10. Testing, evaluation and validation of agent collectives is a complex task. How do we define test cases? Identify all failure modes and perform evals? How do we calibrate agents? What is the requisite production deployment readiness criteria in mission-critical scenarios? What are the performance metrics? What happens if things fail in production? How do we recover? How do we secure the agentic system? What are the “Self-protection” and self-healing approaches?
11. Finally, a big area to design for is knowledge and system updates at both layers of the system – How do we discover new knowledge and adapt? How is relevance determined? How does the agent know that adapting to new knowledge will not mess it up? (like a bacterial invasion into a human body – can it do self-recovery?) How can the systems layer be modified incrementally to assimilate new technology and subsystems – without loss in performance or a full redo?
Most online discussions on agent system conflate the design decisions in these two layers leading to much unwanted confusion. In a wide variety of agent systems, most of the decisions in both layers are made by software engineers. They are pre-configured and cannot be changed at runtime by the agent. The “level” of autonomy is highly variable. Measuring Autonomy needs a performance metric. This is yet to be defined in the community. As things stand, one can safely say – current agentic systems are at the lower end of the metric scale. The design space for building agentic systems is rather large with different design choices leading to differing operational performance.

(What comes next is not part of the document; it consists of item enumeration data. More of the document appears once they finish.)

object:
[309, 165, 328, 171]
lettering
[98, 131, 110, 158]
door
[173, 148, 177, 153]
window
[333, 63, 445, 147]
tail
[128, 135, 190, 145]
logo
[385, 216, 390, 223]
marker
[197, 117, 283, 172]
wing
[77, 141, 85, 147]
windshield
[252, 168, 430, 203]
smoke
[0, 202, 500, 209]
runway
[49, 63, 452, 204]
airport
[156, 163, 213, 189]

A simple analogy is to look at Mother Nature and the number of “living” species across the environmental spectrum – niche, common, diverse, specialized entities at scale.
Coordination of “agents” at a simpler level of abstraction ihas been demonstrated in workflow systems that have been built over the past couple of days. Collaboration systems have been demonstrated in modern group systems tools such as meeting tools, doc editing tools, sharing and messaging systems etc. Current agentic orchestration platforms are at the same level of capability – albeit using a different toolset. From a knowledge modeling perspective – it is slowly being realized that connectionist learning has its own limitations. Activating “years” of human learning in an autonomous system in any given domain may require integration with human-centric symbolic systems (Token “xyz” makes no sense – different LLMs need their own embeddings so they cannot even communicate amongst themselves! We need some intermediary language to solve for agent babel like “PNG” – portable network graphics format) Current systems without humans in the loop are “symbol-weak”. Overall, the engineering maturity to build and deploy agentic systems is still developing. Overall development and production costs are rather high in contrast to a human-only system in many tasks! These autonomous systems are also extremely complex to maintain and carry large societal costs though they promise numerous economic benefits which may take a while to realize. We do not know all the side effects nor can imagine all the cons of building and deploying such systems at scale. The road ahead looks interesting with its own perils and promises!
Concluding Remarks
There is no free lunch. Agentic systems made up of LLM-driven agents is a logical step in our collective effort to build autonomous systems. As this essay highlights, many core problems that were identified in the past still remain to be solved in a principled manner. Terminologies are still very fluid. Issues in distributed systems development and how to “organize” and engineer intelligence is still an open problem. Many of these are being re-discovered again by a newer generation of builders. We believe revisiting a bit of history and how these issues were addressed or dealt with may be beneficial for building modern Agentic systems. Imagining Agentic AI systems is easy – inspired by how a collection of humans would solve any given problem – Realizing that collective in terms of modern technology is a tall order!